WRITTEN TASK -
Switch "zonácia" to "rozdelenie" in the lines between the one holding "Demokrati a RNDr." and the one holding "Termín je len do 23. 2. 2026 !", inclusive, and write out only those lines with nothing else changed.
:: PROVIDED ENTRIES ::
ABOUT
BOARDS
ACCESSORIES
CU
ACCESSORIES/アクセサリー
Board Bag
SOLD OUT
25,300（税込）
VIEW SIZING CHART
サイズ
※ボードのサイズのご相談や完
:::
:: PROVIDED ENTRIES ::
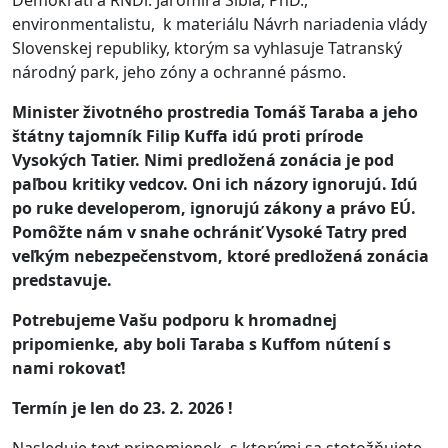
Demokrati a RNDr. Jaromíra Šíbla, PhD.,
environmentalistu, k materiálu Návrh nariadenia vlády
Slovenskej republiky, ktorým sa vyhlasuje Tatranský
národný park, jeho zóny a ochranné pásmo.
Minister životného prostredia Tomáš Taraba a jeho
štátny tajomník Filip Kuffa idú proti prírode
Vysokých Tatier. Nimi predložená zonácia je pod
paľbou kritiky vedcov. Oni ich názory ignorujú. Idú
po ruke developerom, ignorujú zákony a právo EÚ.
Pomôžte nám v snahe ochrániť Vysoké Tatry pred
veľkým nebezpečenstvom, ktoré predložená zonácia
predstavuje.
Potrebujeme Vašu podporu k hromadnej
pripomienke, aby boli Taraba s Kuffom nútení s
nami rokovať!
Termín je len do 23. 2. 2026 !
:::
SOLUTION TO THIS EXERCISE -
Demokrati a RNDr. Jaromíra Šíbla, PhD.,
environmentalistu, k materiálu Návrh nariadenia vlády
Slovenskej republiky, ktorým sa vyhlasuje Tatranský
národný park, jeho zóny a ochranné pásmo.
Minister životného prostredia Tomáš Taraba a jeho
štátny tajomník Filip Kuffa idú proti prírode
Vysokých Tatier. Nimi predložená rozdelenie je pod
paľbou kritiky vedcov. Oni ich názory ignorujú. Idú
po ruke developerom, ignorujú zákony a právo EÚ.
Pomôžte nám v snahe ochrániť Vysoké Tatry pred
veľkým nebezpečenstvom, ktoré predložená rozdelenie
predstavuje.
Potrebujeme Vašu podporu k hromadnej
pripomienke, aby boli Taraba s Kuffom nútení s
nami rokovať!
Termín je len do 23. 2. 2026 !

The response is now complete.